● Texto:
====

ÁFRICA DO SUL

Dilemas da Humanidade chega ao fim e organizações celebram internacionalismo da luta popular: 'Sementes do socialismo foram plantadas'

Mais de 140 organizações de 70 países estiveram reunidas em Joanesburgo para unificar enfrentamento ao neoliberalismo

Brasil de Fato | Joanesburgo (África do Sul) | |
Soluções para enfrentar crises do capitalismo são reais e foram compartilhadas em Joanesburgo - Rafa Stedile

A Conferência Internacional Dilemas da Humanidade chegou ao fim nesta quarta-feira (18), em Joanesburgo, na África do Sul, e representou um avanço significativo na organização da classe trabalhadora contra as estruturas neoliberais. 

Entre sindicatos, partidos e movimentos populares, o evento organizado pela Assembleia Internacional dos Povos (AIP) reuniu mais de 140 organizações populares de 70 países no Constitution Hill, antiga prisão onde ficou detido o ex-líder do país Nelson Mandela e hoje um símbolo da luta popular contra o regime de segregação racial do apartheid.

"Nos reunimos para poder trocar experiências e acúmulos em cada parte do mundo. Para dizer o que é de fato a construção do socialismo hoje", sintetiza Giovani del Prete, da coordenação da conferência e membro da secretaria da Alba Movimentos.

A terceira edição da Conferência deu continuidade a um ciclo que teve duas edições no Brasil, organizadas pelo Movimento dos Trabalhadores Rurais sem Terra (MST): uma em 2004, no Rio de Janeiro, e outra em 2015, na Escola Nacional Florestan Fernandes (ENFF), em Guararema, interior paulista.

====

● Registros de dados:
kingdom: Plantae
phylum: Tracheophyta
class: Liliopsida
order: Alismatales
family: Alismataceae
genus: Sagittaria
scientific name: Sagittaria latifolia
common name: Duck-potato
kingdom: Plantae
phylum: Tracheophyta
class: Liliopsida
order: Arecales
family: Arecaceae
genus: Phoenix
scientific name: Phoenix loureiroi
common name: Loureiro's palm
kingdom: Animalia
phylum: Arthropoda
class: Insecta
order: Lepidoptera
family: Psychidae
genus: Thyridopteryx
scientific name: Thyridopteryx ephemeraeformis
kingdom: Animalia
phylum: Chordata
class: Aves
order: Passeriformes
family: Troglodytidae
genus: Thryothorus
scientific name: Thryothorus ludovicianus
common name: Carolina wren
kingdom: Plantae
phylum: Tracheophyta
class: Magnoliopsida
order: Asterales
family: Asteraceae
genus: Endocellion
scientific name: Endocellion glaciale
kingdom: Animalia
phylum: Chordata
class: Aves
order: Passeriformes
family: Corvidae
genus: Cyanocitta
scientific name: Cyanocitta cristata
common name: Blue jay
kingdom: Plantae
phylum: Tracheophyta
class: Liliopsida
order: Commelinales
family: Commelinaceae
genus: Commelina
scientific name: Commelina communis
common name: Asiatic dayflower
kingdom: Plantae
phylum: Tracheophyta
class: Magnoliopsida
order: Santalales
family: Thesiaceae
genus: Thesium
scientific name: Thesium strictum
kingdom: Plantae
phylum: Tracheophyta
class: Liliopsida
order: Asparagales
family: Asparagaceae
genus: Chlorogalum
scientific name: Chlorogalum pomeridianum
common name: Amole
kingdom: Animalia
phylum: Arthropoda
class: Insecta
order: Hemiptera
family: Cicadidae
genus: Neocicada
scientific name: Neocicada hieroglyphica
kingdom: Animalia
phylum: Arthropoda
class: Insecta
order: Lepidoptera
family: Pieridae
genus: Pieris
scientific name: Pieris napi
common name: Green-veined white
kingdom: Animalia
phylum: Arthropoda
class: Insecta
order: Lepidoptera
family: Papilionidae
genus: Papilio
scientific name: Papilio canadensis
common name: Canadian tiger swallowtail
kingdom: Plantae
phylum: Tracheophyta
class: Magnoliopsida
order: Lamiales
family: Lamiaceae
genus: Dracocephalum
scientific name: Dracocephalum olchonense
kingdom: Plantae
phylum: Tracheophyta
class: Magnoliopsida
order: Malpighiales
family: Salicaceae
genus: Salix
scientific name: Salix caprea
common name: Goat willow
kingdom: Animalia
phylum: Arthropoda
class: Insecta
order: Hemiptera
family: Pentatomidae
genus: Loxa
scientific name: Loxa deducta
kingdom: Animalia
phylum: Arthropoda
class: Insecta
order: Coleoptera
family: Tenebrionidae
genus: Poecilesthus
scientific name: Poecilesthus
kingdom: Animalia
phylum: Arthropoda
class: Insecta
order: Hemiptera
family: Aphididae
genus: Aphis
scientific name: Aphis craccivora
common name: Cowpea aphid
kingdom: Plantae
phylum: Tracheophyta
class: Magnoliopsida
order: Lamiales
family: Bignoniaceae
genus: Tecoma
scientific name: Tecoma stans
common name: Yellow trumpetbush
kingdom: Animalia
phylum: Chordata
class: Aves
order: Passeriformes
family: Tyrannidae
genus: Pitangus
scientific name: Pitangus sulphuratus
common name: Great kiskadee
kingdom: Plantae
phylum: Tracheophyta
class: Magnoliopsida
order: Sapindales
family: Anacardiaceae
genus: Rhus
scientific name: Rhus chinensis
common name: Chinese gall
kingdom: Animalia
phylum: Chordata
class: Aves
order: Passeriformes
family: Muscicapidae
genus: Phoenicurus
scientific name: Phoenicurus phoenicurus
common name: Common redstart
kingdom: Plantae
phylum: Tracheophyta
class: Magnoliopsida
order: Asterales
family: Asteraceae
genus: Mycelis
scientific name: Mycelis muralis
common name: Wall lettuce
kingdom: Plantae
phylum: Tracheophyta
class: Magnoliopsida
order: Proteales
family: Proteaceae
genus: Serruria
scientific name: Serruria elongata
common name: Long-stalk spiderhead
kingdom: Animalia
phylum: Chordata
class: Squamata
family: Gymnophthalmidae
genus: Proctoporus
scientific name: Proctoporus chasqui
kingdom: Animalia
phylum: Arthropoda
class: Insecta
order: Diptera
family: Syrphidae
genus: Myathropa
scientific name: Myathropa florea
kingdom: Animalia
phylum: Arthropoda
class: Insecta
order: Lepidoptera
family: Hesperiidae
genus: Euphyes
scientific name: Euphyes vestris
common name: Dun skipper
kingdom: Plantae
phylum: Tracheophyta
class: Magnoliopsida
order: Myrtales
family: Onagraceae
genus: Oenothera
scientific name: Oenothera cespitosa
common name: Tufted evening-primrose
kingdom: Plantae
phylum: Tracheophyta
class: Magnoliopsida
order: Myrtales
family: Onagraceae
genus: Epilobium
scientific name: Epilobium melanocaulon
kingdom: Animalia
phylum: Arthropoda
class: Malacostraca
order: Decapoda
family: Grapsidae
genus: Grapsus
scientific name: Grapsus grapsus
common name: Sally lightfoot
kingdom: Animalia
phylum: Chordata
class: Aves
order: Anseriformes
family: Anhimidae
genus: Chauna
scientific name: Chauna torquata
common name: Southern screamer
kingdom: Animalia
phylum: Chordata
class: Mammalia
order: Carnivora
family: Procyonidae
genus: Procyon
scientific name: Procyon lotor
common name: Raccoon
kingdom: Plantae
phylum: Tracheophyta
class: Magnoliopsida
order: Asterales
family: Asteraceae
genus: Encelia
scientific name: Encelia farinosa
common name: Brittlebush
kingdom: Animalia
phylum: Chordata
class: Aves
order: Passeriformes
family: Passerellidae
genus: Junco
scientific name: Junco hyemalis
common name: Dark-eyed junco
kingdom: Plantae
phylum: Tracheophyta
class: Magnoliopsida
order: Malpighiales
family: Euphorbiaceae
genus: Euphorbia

====

● Tarefas:
1. Liste todas as cidades mencionadas no texto sobre a conferência Dilemas da Humanidade.
2. Extraia do texto sobre a conferência Dilemas da Humanidade o trecho que começa nas palavras "Mais de 140 organizações de" e termina depois de "as estruturas neoliberais.".

● Soluções:
1. Joanesburgo, Rio de Janeiro, Guararema

2.
Mais de 140 organizações de 70 países estiveram reunidas em Joanesburgo para unificar enfrentamento ao neoliberalismo

Brasil de Fato | Joanesburgo (África do Sul) | |
Soluções para enfrentar crises do capitalismo são reais e foram compartilhadas em Joanesburgo - Rafa Stedile

A Conferência Internacional Dilemas da Humanidade chegou ao fim nesta quarta-feira (18), em Joanesburgo, na África do Sul, e representou um avanço significativo na organização da classe trabalhadora contra as estruturas neoliberais.